• _TEXT BLOCK_
..........

ASHTON & PAINE (No.3)

Case

[2015] FCCA 2935

12 November 2015


FEDERAL CIRCUIT COURT OF AUSTRALIA

ASHTON & PAINE (No.3) [2015] FCCA 2935
Catchwords:
FAMILY LAW – Legal profession – Lawyers’ duty to the court – watchlist orders.

Legislation:

Legal Profession Uniform Law Australian Solicitors’ Conduct Rules 2015 (NSW), rr.3,19

Legal Profession Uniform Law Act 2014 (NSW), s.296

Ashton & Paine (No.2) [2015] FCCA 2813
Legal Services Commissioner v Bevan [2015] QCAT 290
Applicant: MR ASHTON
Respondent: MS PAINE
File Number: MLC 8584 of 2015
Judgment of: Judge Harland
Hearing date: Heard in chambers
Date of Last Submission: 13 October 2015
Delivered at: Melbourne
Delivered on: 12 November 2015

REPRESENTATION

Counsel for the Applicant: Mr Moore
Solicitors for the Applicant: Moore Law Firm
Counsel for the Respondent: Ms Canturi
Solicitors for the Respondent: Cash & Stavroulakis Lawyers

ORDERS

  1. I request that the Registrar of the Federal Circuit Court of Australia refer the conduct of Mr Simeon Moore of Moore Law Firm to the Legal Services Commissioner of New South Wales.

  2. I request that the Registrar of the Federal Circuit Court of Australia provide a copy of these reasons to be sent to the appropriate officer at Australian Federal Police.

IT IS NOTED that publication of this judgment under the pseudonym Ashton & Paine (No.3) is approved pursuant to s.121(9)(g) of the Family Law Act 1975 (Cth).

FEDERAL CIRCUIT COURT
OF AUSTRALIA
AT MELBOURNE

MLC 8584 of 2015

MR ASHTON

Applicant

And

MS PAINE

Respondent

REASONS FOR JUDGMENT

  1. This is the third judgment I have delivered in these proceedings in a short period of time. It is unfortunately necessary to write this judgment to address an issue of professional conduct.

  2. After the interim hearing on 23 September 2015, I made an order permitting the mother to remove X, the youngest child from Australia and return to (country omitted) with him.  I made that order in Court immediately after the hearing, before delivering written reasons two days later.

  3. At no stage during the interim hearing did either lawyer inform the Court that the children had been placed on the Watchlist. This had the potential to frustrate the Court’s orders.  Chambers only became aware of this when the mother and child were stopped at the airport. Chambers emailed the orders to the Australian Federal Police (“AFP”) and the mother and child were able to travel.  If this had happened outside of working hours the orders would have been frustrated.

  4. I raised my concerns about this when the matter came before me for hearing of the father’s application for a stay. I also expressed concern that the father’s barrister did not appear to be properly briefed as she was not aware of the paternal family’s imminent trip to (country omitted) which was a relevant issue. (See Ashton & Paine (No.2) [2015] FCCA 2813.)

  5. I directed that the lawyers for the parties file an affidavit explaining how the children’s names were placed on the Watchlist.

..........

• _MATERIAL_
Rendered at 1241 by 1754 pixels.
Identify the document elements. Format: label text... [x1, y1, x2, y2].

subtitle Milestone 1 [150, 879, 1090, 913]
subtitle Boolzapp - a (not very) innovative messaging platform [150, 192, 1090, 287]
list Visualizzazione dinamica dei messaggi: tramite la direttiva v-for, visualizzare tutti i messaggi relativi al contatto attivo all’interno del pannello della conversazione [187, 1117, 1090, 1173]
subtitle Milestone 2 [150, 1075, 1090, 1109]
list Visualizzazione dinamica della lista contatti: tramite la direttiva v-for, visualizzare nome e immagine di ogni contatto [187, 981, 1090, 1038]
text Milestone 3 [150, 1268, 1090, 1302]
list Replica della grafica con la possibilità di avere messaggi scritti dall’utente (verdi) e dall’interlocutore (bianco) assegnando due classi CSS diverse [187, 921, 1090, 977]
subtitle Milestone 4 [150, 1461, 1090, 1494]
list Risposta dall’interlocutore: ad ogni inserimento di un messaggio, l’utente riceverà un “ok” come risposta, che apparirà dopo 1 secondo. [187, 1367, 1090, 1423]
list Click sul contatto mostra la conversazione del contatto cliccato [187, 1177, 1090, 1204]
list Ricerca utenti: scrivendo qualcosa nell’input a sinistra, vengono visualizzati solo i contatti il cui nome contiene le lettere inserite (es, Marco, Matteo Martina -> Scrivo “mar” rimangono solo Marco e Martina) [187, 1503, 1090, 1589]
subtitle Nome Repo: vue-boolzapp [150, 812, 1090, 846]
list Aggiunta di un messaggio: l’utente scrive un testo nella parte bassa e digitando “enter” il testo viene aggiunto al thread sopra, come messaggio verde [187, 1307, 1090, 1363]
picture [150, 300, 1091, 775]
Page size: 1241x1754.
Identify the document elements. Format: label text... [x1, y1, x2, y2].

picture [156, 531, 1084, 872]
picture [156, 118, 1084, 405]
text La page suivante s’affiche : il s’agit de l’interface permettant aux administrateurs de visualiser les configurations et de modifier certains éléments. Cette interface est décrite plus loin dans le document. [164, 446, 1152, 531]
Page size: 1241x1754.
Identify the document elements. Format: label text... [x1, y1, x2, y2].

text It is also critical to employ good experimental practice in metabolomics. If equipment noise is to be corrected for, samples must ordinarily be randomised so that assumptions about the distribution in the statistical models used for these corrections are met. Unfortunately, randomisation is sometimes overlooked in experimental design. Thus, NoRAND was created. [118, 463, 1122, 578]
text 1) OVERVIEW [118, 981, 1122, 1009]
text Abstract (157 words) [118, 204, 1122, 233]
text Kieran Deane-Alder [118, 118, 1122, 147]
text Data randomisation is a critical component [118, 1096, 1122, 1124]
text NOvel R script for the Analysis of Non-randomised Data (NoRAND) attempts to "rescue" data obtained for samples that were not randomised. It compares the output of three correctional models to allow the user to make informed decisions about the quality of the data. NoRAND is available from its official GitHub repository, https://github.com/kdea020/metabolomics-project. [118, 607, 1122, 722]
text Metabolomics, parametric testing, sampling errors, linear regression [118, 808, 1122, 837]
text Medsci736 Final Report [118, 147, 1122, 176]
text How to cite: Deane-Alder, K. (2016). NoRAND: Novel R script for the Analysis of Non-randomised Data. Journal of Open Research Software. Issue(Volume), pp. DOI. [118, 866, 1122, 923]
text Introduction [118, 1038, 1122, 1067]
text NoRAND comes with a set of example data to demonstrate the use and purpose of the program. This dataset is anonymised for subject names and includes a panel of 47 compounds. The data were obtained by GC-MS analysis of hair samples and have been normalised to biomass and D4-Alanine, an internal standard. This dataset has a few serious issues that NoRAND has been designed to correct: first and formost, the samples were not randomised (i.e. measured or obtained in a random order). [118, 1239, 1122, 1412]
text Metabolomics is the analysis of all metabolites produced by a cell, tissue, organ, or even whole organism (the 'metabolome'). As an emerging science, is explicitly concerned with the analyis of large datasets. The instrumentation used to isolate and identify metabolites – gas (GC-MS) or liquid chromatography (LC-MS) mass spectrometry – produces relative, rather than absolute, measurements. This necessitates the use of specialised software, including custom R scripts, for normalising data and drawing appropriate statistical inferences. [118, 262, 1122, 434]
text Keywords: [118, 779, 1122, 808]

..........

• _SET OF TASKS_
1. In the Ashton & Paine judgment, duplicate the passage from "1. I request" up to and including "Act 1975 (Cth).".
2. According to the Ashton & Paine judgment, how did chambers learn that the children had been put on the Watchlist?
3. Put this sentence from the Ashton & Paine judgment into Spanish: "I made that order in Court immediately after the hearing, before delivering written reasons two days later."

• _SOLUTIONS BY TASK_
1.
1. I request that the Registrar of the Federal Circuit Court of Australia refer the conduct of Mr Simeon Moore of Moore Law Firm to the Legal Services Commissioner of New South Wales.

  2. I request that the Registrar of the Federal Circuit Court of Australia provide a copy of these reasons to be sent to the appropriate officer at Australian Federal Police.

IT IS NOTED that publication of this judgment under the pseudonym Ashton & Paine (No.3) is approved pursuant to s.121(9)(g) of the Family Law Act 1975 (Cth).

2. Chambers learned of it when the mother and child were stopped at the airport.

3. Dicté esa orden en el Tribunal inmediatamente después de la audiencia, antes de emitir los fundamentos por escrito dos días después.